#### [Quelltext]
╔══

1. Einleitung

Die Estes-Methode beschreibt eine paranormale Untersuchungstechnik, die in den letzten Jahren an Bekanntheit gewann. Ursprünglich eingeführt wurde sie durch Karl Pfeiffer während dessen Untersuchung des Stanley Hotels, das im Estes Park in Colorado liegt. Das Hotel, das eigentlich eine friedvolle Geschichte aufzuweisen hat, ist seit Stephen Kings „Shining“ zu einem angeblichen „Hotspot“ in Sachen paranormalen Aktivitäten mutiert.

Bei der Estes-Methode trägt eine Person (der „Receiver“ = Empfänger) eine Augenbinde und Geräusche unterdrückende Kopfhörer. Diese sind an eine Spirit Box angeschlossen, die gemäß eingestellter Geschwindigkeit durch Radiofrequenzen scannt und dabei nicht nur Sequenzen mit sog. weißem Rauschen erzeugt, sondern auch Audio-Ausschnitte von Radiosendern abspielt.

╚══

#### [Aufgabe]
Fasse bitte den Absatz im Quelltext oben, der mit „Bei der Estes-Methode trägt“ beginnt, als knappe Stichpunktliste zusammen, ohne seine wesentlichen Fakten wegzulassen.

#### [Datensatz]

╔══

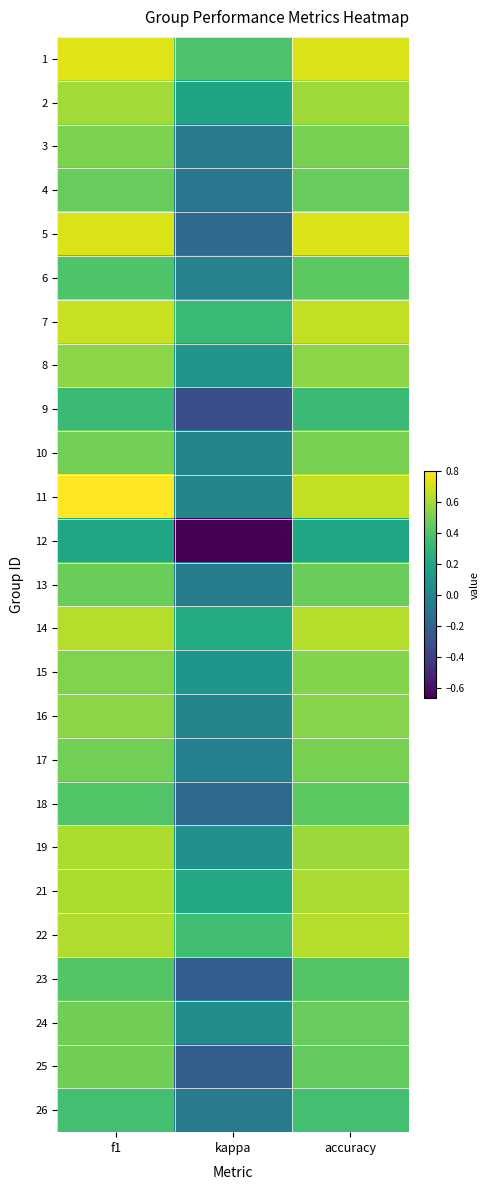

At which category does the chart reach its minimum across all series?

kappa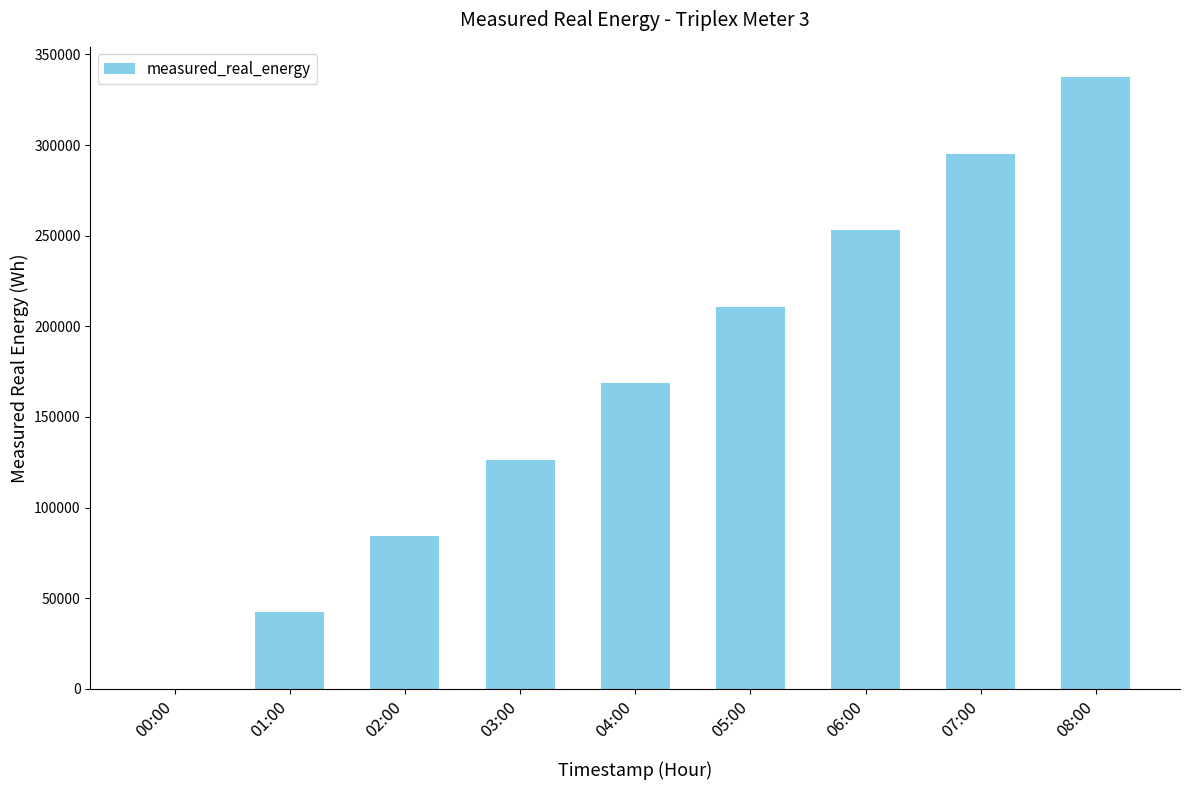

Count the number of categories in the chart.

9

╚══
╔══

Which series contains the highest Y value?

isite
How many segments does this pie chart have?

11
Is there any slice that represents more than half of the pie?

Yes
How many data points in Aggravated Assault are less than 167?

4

╚══
╔══

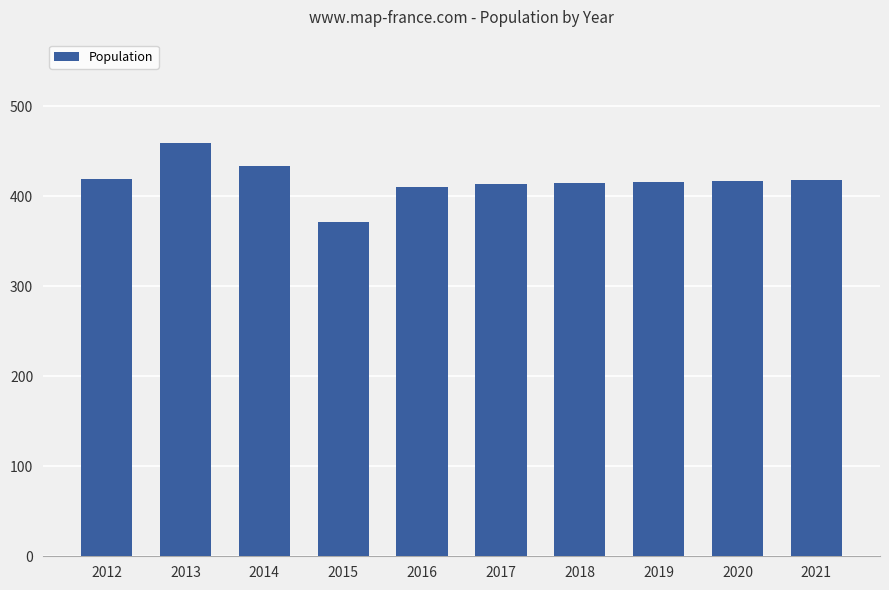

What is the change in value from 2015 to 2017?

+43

╚══

#### [Lösung]
- Eine Person, der „Receiver“ (Empfänger), trägt eine Augenbinde und geräuschunterdrückende Kopfhörer.
- Die Kopfhörer sind an eine Spirit Box angeschlossen.
- Die Spirit Box scannt mit eingestellter Geschwindigkeit Radiofrequenzen.
- Dabei erzeugt sie Sequenzen mit weißem Rauschen und spielt Audio-Ausschnitte von Radiosendern ab.